“Would you come down a notch?” I asked our veterinarian as I gently touched his arm. He was talking to us about the likely outcome for our sick ewe, and talking fast as if hurrying would soothe our worried inquiring minds. What needed soothing was all of our nervous systems. Facing a decision to prolong a life with aggressive treatments despite poor prognosis or to medically end a life is an uncomfortable place to be.
And that’s exactly where we were.
Dr. E didn’t know us well or maybe he wouldn’t need that request from me. Who knows what surprises and challenging human dynamics he’s encountered when called out on a Sunday morning to assess an ill farm animal. An emergency call.
Terry and I had talked already about heroic measures for Ginger, our oldest Jacob ewe. A few days ago she’d started showing some bizarre behaviors and we were concerned. We researched the symptoms and discussed what we found and were monitoring her for changes, ever hopeful she’d look normal each time we checked on her. And sometimes she did look normal, walking and grazing with the rest of our small flock.
But sometimes our hopes were dashed by what we saw. And feelings of worry and helplessness edged in on the territory of hope.

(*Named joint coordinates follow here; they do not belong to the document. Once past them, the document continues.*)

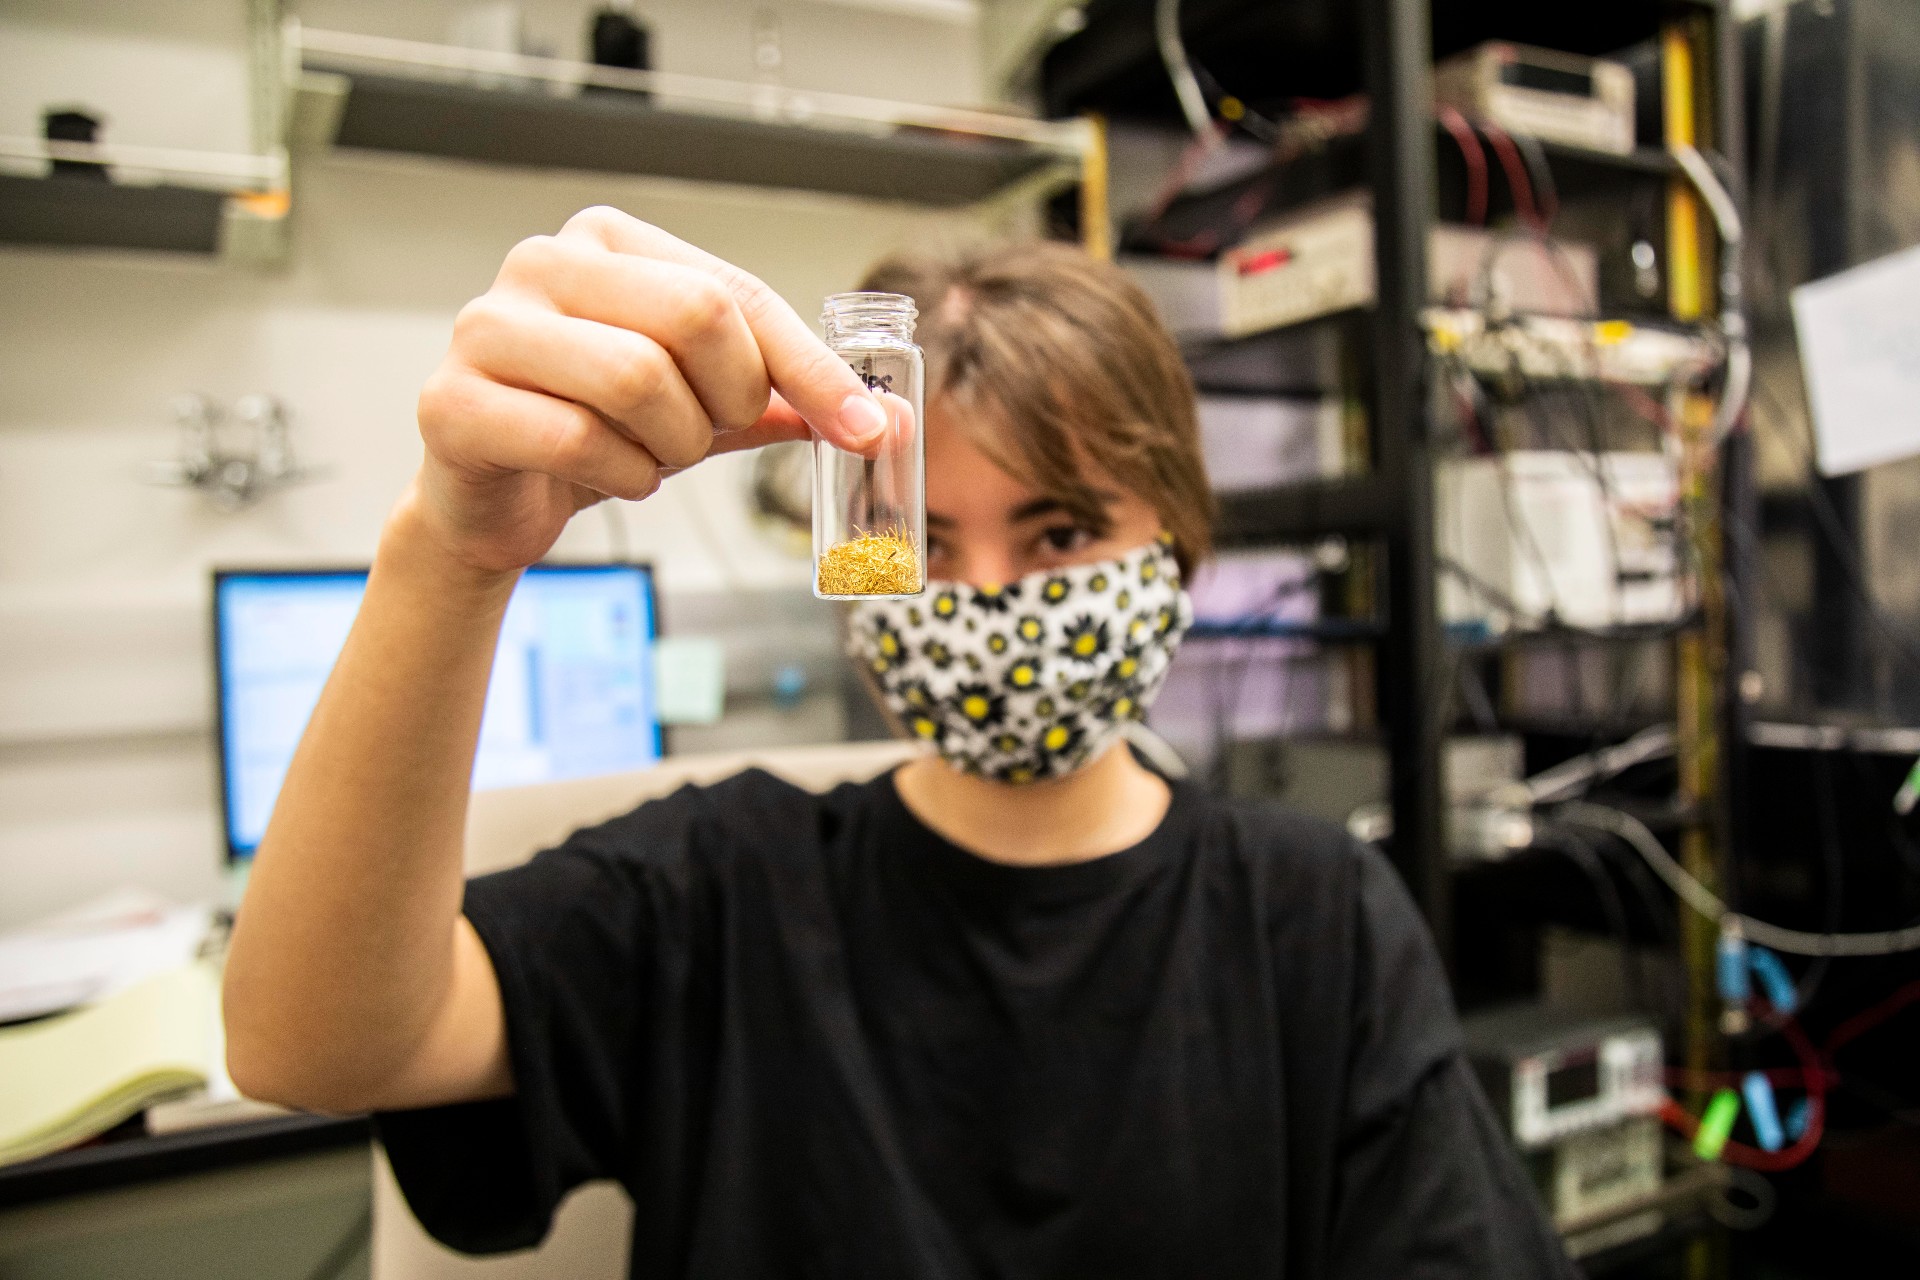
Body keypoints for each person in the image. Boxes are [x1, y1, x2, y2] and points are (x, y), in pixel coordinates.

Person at [223, 207, 1576, 1279]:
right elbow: (311, 1047)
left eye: (1058, 535)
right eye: (921, 545)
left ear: (1177, 539)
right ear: (852, 561)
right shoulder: (717, 888)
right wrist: (449, 556)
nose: (986, 597)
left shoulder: (1312, 916)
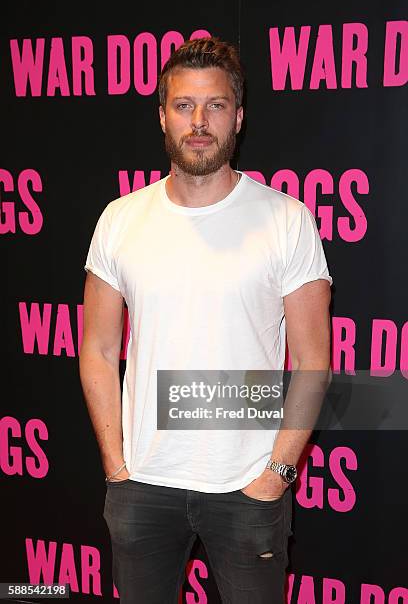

I’d left a message at Dr. E’s clinic. We wanted to verify our gut feeling that Ginger might not recover. We wanted to know if whatever was causing her troubles was contagious. We wanted to protect the other sheep. We wanted to know if her condition was treatable. We wanted her to be well. We wanted to know if she was sick because we had failed as keepers of sheep. We wanted relief from guilt and self condemnation.
So here we were in the barn reviewing our options. Terry, me, Dr. E, and Ginger.
Dr. E confirmed Ginger’s behaviors were neurological as we suspected, and reassured us it wasn’t our fault. Her condition wasn’t due to worm load or eating something toxic in the field. It was probably a brain tumor that left her unable to see which meant that she wasn’t getting to food and water, and sometimes she walked into a fence or wall and just stayed there until we intervened. We didn’t know if it was a fear response or seizure activity when at times she shook uncontrollably and at times stood in a stupor. There was no way we could return her to life in the flock.
We decided for medically assisted death, euthanasia. Approaching this decision I tearfully processed an intense series of emotional memories from other deaths and decisions about death.
Terry and I had gently acknowledged our different preferences about how to proceed, and our different comfort levels with the possibility of Ginger’s suffering if we let nature takes its course.
I have experienced being present with the dying process, with humans and with pets. It’s been deeply disturbing and rewarding at the same time. Terry’s preference was to take no risk in preventing possible suffering during Ginger’s dying process. We were both ready to go along with the other’s preference if there were strong feelings. Neither of us claimed strong enough feelings to override the other, and I chose Terry’s preference, partly because I don’t know for sure how much protection comes with the biochemicals that naturally occur during the approach to death. And both of us wanted to limit Ginger’s distress.
I guided Dr. E to start the injections based on our readiness to end Ginger’s life, and my best interpretation of Ginger’s readiness. We were focused on calming ourselves while allowing ourselves to feel the impact of this loss. Hoping also to help Ginger be as calm as possible, we quietly expressed our gratitude and sorrow and appreciation to her. Dr. E was gracious about honoring our preparation time.
Ginger, with her quiet certainty and elder sheep wisdom, held a special place in our flock and in our hearts. The other ewes are still figuring out flock life without her.